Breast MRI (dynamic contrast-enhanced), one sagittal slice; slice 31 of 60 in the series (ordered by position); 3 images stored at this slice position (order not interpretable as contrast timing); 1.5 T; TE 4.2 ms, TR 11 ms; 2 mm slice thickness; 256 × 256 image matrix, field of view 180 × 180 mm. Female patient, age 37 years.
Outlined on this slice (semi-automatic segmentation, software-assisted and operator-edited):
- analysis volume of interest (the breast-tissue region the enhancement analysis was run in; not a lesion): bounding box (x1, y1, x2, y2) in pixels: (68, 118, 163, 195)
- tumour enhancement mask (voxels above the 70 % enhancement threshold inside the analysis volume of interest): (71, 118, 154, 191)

---

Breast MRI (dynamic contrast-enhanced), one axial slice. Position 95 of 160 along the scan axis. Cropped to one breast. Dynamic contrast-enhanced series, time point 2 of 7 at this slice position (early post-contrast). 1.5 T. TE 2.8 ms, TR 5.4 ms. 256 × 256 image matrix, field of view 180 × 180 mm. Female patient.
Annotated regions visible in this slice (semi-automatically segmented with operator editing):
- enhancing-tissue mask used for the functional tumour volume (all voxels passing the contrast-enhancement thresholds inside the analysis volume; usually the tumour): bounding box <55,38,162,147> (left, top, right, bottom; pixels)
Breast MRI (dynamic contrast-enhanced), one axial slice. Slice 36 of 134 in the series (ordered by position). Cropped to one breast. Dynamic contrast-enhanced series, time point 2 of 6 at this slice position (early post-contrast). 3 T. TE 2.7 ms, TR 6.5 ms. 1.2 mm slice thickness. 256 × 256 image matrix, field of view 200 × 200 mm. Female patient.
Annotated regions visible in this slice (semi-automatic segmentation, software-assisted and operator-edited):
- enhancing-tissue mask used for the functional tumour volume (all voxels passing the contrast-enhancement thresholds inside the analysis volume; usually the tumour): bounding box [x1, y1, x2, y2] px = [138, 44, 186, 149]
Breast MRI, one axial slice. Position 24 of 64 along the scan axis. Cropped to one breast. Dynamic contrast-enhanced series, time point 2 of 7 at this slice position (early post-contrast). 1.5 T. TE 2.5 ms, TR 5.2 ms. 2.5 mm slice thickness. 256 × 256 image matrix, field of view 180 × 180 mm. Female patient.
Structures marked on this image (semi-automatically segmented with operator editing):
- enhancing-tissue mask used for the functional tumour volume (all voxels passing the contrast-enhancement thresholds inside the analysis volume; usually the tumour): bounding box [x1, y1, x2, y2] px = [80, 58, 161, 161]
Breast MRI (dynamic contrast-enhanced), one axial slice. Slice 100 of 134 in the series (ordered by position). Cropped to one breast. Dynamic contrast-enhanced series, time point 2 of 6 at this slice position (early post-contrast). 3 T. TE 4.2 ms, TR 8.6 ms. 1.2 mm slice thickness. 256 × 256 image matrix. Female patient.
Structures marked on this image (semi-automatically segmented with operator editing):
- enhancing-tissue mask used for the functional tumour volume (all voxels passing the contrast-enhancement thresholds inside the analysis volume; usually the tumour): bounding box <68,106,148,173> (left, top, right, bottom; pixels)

* * *

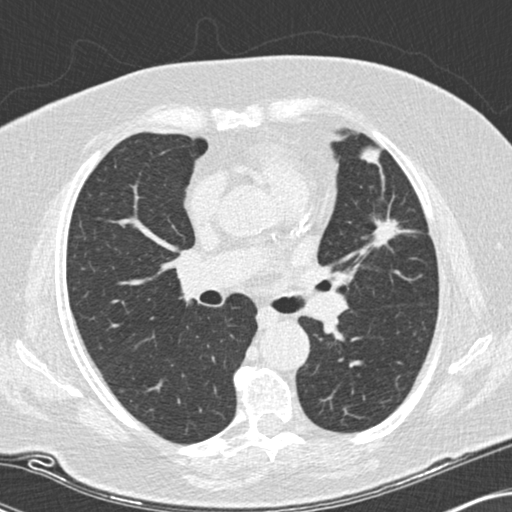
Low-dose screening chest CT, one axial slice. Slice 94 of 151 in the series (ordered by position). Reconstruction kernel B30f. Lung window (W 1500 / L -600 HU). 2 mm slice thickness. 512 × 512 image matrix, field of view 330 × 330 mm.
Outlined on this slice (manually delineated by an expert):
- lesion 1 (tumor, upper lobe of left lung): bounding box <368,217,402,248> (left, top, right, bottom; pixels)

* [What is needed] Only the lines above starting at the line that holds "200 mm. Female patient." and ending at the line that holds "44, 186, 149]" are to be repeated, exactly and in full.

* [Task solution]
Breast MRI (dynamic contrast-enhanced), one axial slice. Slice 36 of 134 in the series (ordered by position). Cropped to one breast. Dynamic contrast-enhanced series, time point 2 of 6 at this slice position (early post-contrast). 3 T. TE 2.7 ms, TR 6.5 ms. 1.2 mm slice thickness. 256 × 256 image matrix, field of view 200 × 200 mm. Female patient.
Annotated regions visible in this slice (semi-automatic segmentation, software-assisted and operator-edited):
- enhancing-tissue mask used for the functional tumour volume (all voxels passing the contrast-enhancement thresholds inside the analysis volume; usually the tumour): bounding box [x1, y1, x2, y2] px = [138, 44, 186, 149]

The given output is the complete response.